Pour Eliahu
fils d’Elisha
fils d’Eliézer
fils de Shlomo
fils d’Eliézer
Arbaa nikhnessu lepardés : ils étaient quatre Sages à pénétrer dans le verger de la connaissance secrète. Le fils d’Azzaï a regardé et a perdu la vie. Le fils de Zoma a regardé et a perdu la raison. Elisha, le fils d’Abouya, a regardé et a perdu la foi. Seul Rabbi Akiba est entré en paix et est sorti en paix.
Pourquoi dis-tu, mon jeune ami, que le bonheur n’existe pas ? Que l’amour n’est qu’illusion ? Même si c’est vrai ; pourquoi le dire ? Et pourquoi le dire puisque c’est vrai ?
Autrefois, tu as aimé une femme gracieuse et belle qui vivait de l’autre côté des océans et des montagnes. Et tu en souffrais.
Eh bien, dans ce lointain Orient où elle espérait partager des moments privilégiés avec toi, elle reste gracieuse et belle. La tête inclinée, en souriant, elle t’attend. Et chaque fois que mon regard rencontre le sien, je sais que l’amour rend fou et heureux.
Elle a des yeux sombres et un sourire d’enfant effrayé. Je l’ai cherchée toute ma vie. Est-ce elle qui m’a sauvé de la mort muette que caractérise la résignation à la solitude ? De la folie en phase terminale aussi, je dis bien terminale, comme on parle d’un cancer quand il est incurable ? Oui, cette folie dans laquelle on pourrait trouver un refuge, sinon le salut ?
C’est d’elle, de la folie, que je vous parlerai, de la folie chargée de souvenirs et qui a des yeux comme tout le monde ; mais dans mon histoire ils sont comme ceux d’un enfant souriant qui tremble de peur.

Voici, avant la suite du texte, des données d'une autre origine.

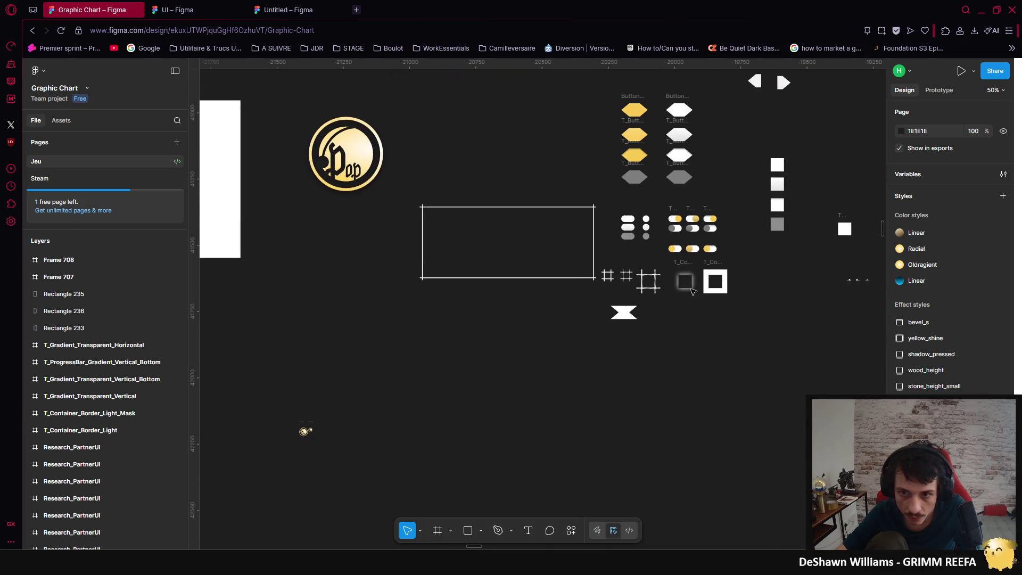
left_click(682, 287)
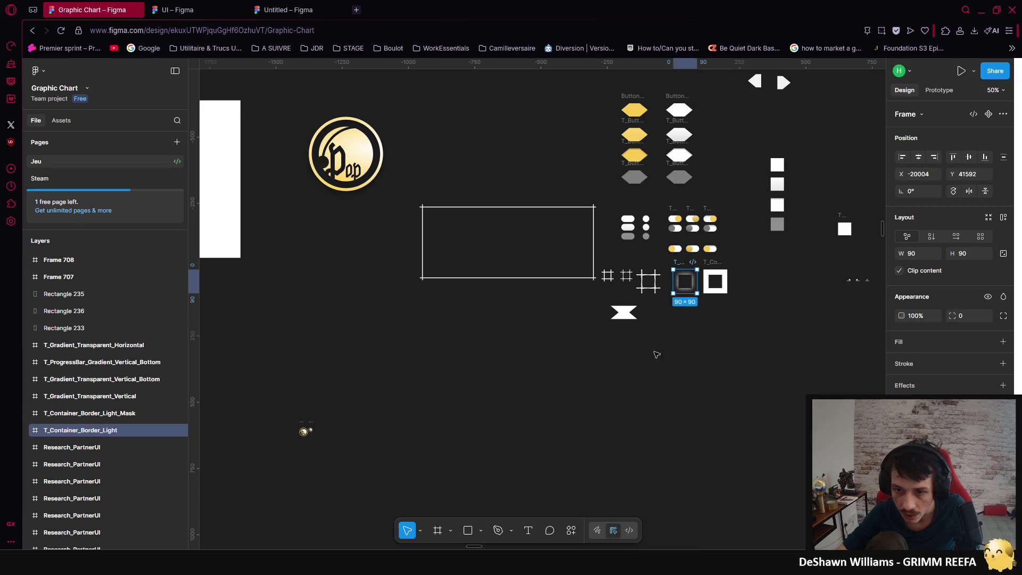
scroll(668, 344, "down", 5)
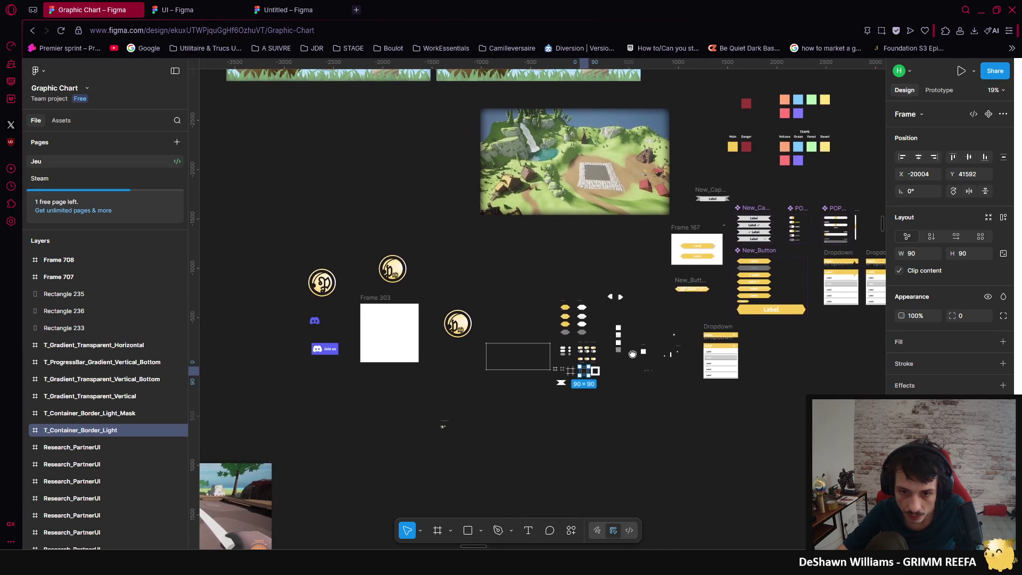
Step: Draw a frame with no fill around the whole beard, hat, cape and boots thumbnail grid
left_click(534, 438)
left_click_drag(534, 439, 756, 295)
scroll(757, 295, "left", 5)
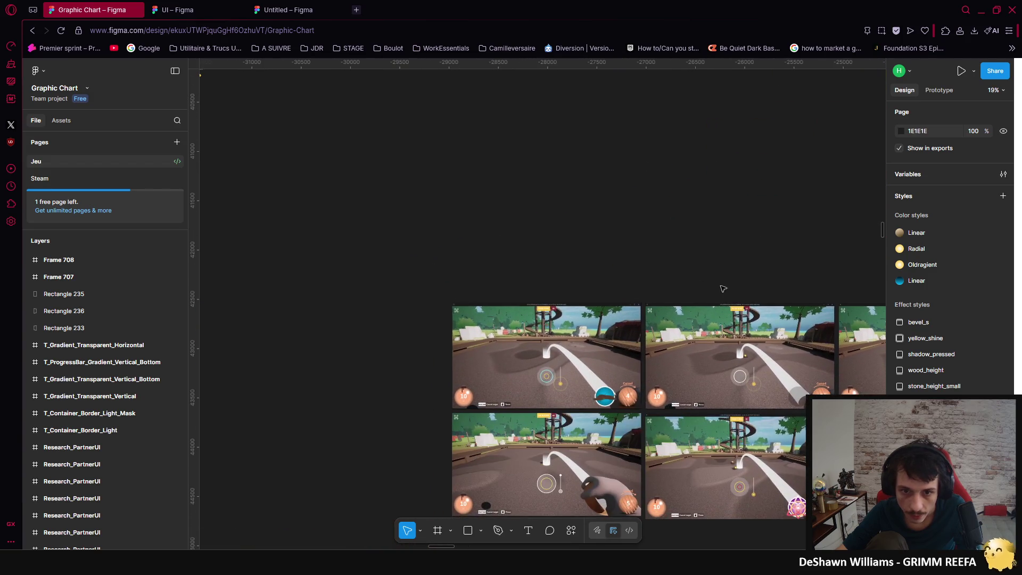
scroll(692, 303, "down", 6)
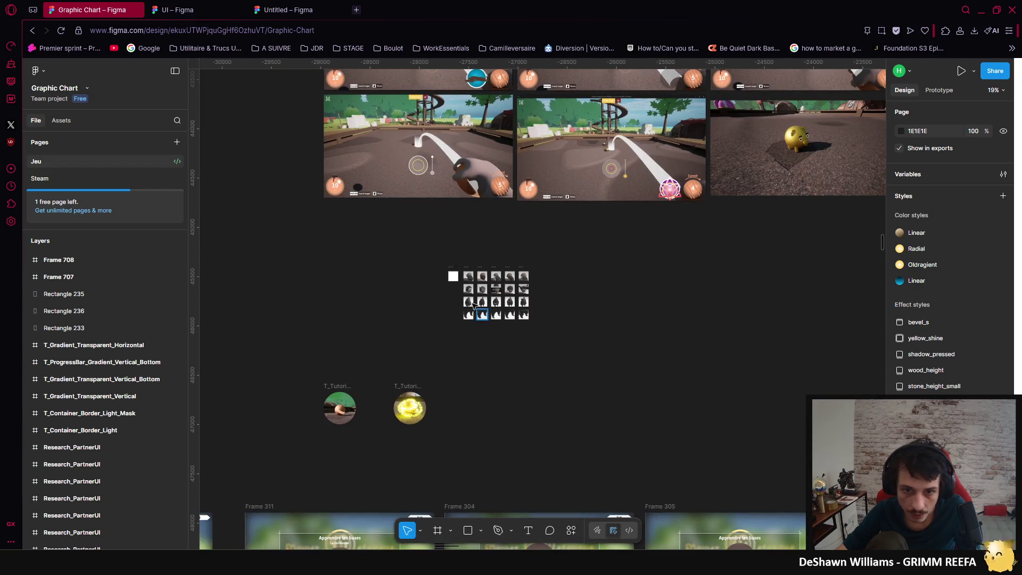
scroll(476, 305, "up", 5)
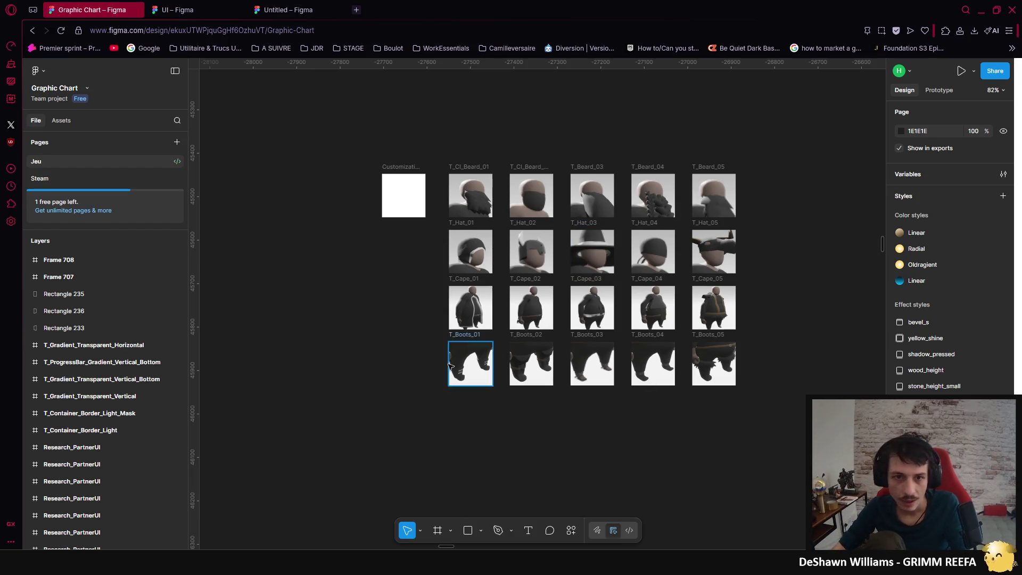
left_click(430, 531)
mouse_move(333, 127)
left_mouse_down()
mouse_move(717, 417)
mouse_move(816, 462)
left_mouse_up()
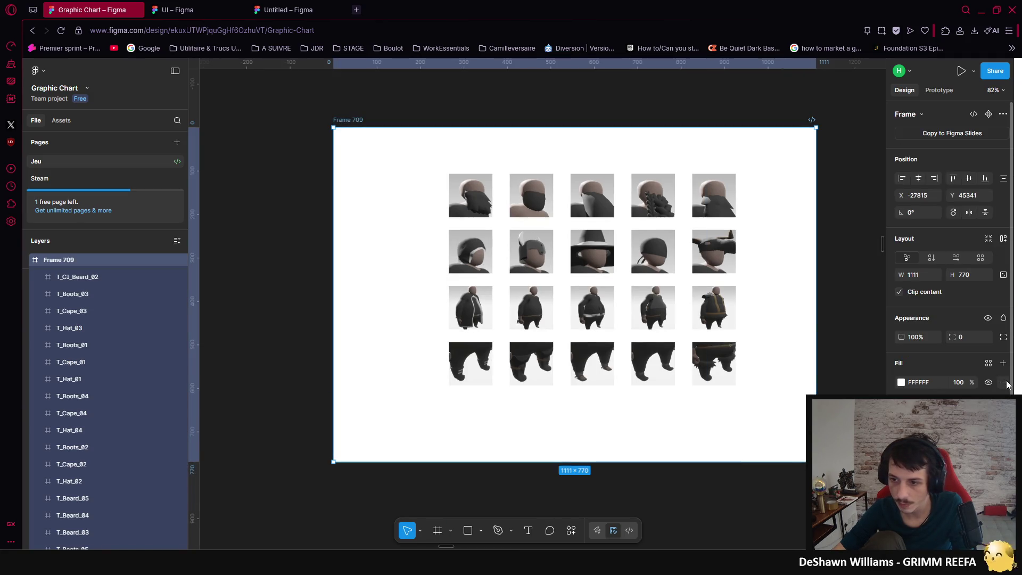
left_click(1004, 382)
Step: Rename the new frame to Icon_Customization
double_click(352, 119)
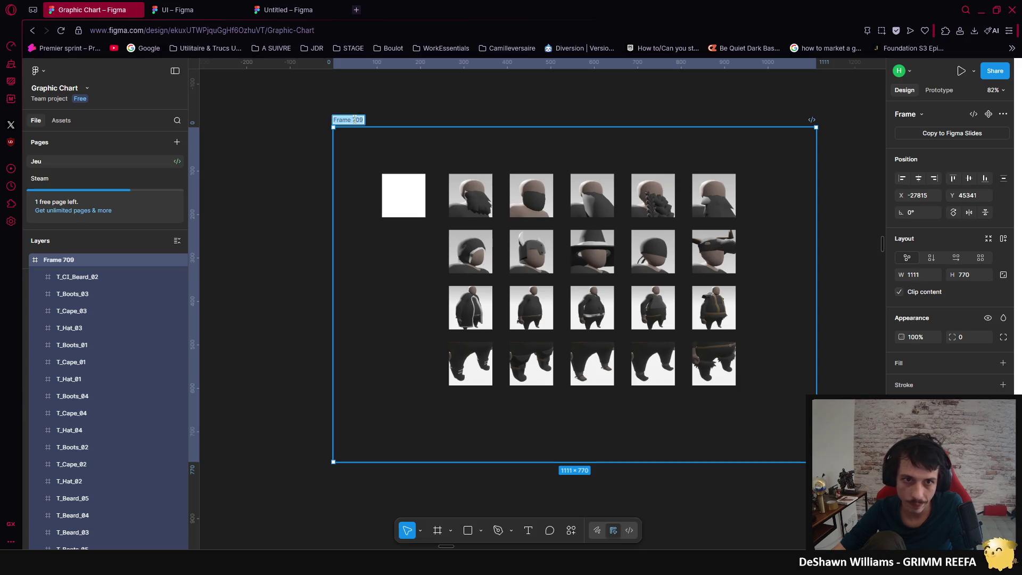
key("BackSpace")
type("_Customization")
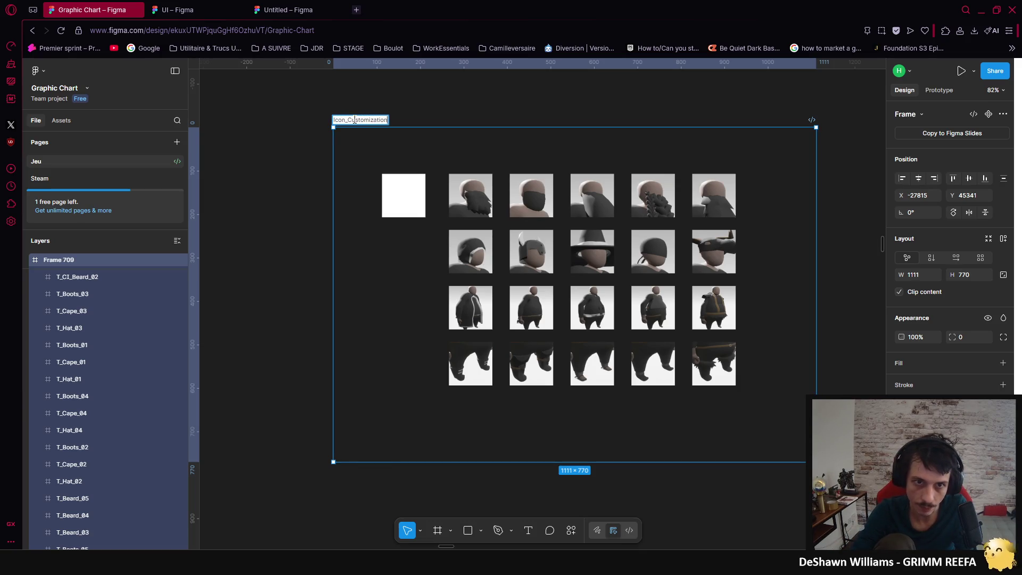
key("Return")
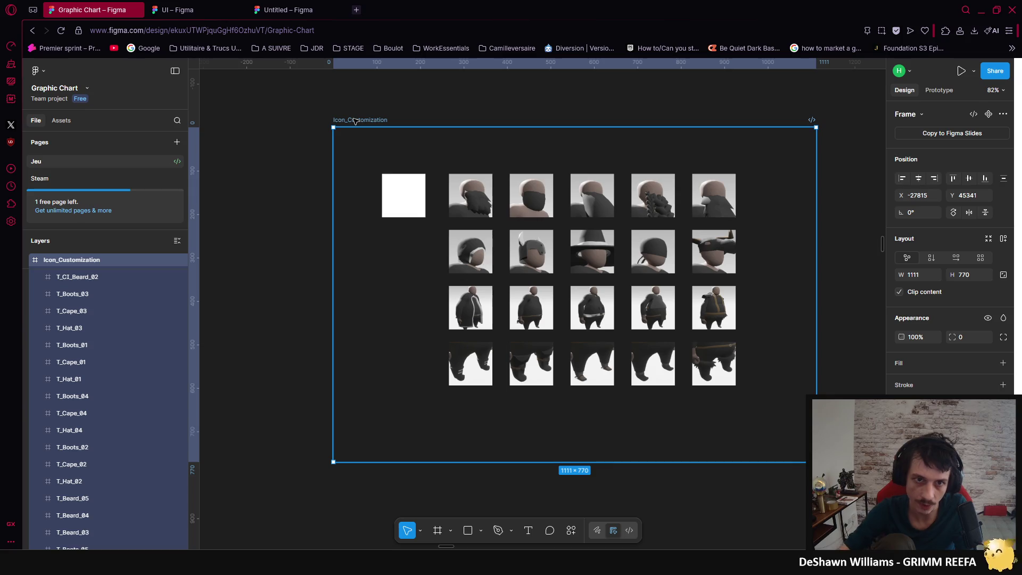
left_click(463, 132)
scroll(461, 308, "right", 3)
left_click(277, 217)
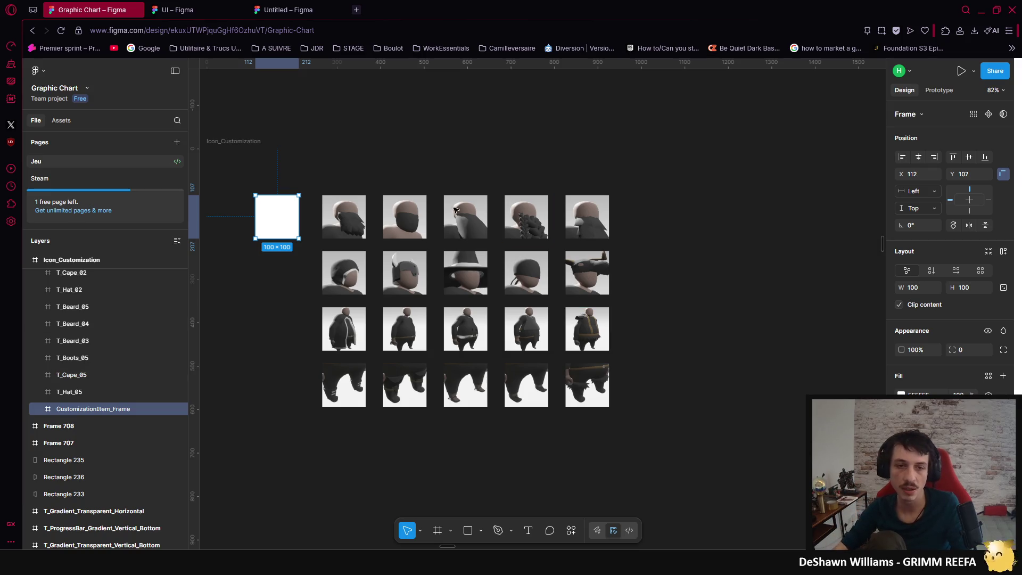
Step: Alt-drag a copy of the white CustomizationItem_Frame to the right end of the top icon row
mouse_move(277, 221)
left_mouse_down()
mouse_move(650, 222)
mouse_move(648, 232)
left_mouse_up()
left_click(685, 290)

Vous me demanderez : Un fou qui sait qu’il est fou, l’est-il vraiment ? Ou encore : Dans un monde fou, le fou conscient de sa folie n’est-il pas le seul à être sain d’esprit ? Mais ne courons pas trop vite : Si vous deviez décrire un fou, comment l’évoqueriez-vous ? Un étranger à la figure de bronze ? Souriant mais sans joie, les nerfs à vif ; quand il entre en transe, ses membres s’agitent, toutes ses pensées se bousculent ; il a, souvent, des décharges électriques non pas dans son cerveau mais dans son âme. Ce portrait vous convient-il ? Continuons : Comment parler de la folie sinon en se servant d’un langage réservé à ceux qui la portent en eux-mêmes ? Si je vous disais qu’en chacun de nous, malade ou bien portant, se trouve une part cachée, une zone secrète qui s’ouvre sur la folie ? Un faux pas, un mauvais coup du destin suffisent pour nous faire glisser ou tomber sans espoir de jamais nous relever. Fautes d’inattention, fêlures de la mémoire ou erreurs de jugement peuvent provoquer une série de chutes. Impossible alors de se faire comprendre par ce que l’on appelle, plutôt bêtement, son âme sœur. Si vous n’admettez pas cela, ce sera grave pour moi, mais vous ne devrez pas me plaindre. Les larmes creusent parfois leurs sillons, mais jamais en profondeur, en tout cas pas assez.
Voilà ce que, pour commencer, vous devez savoir.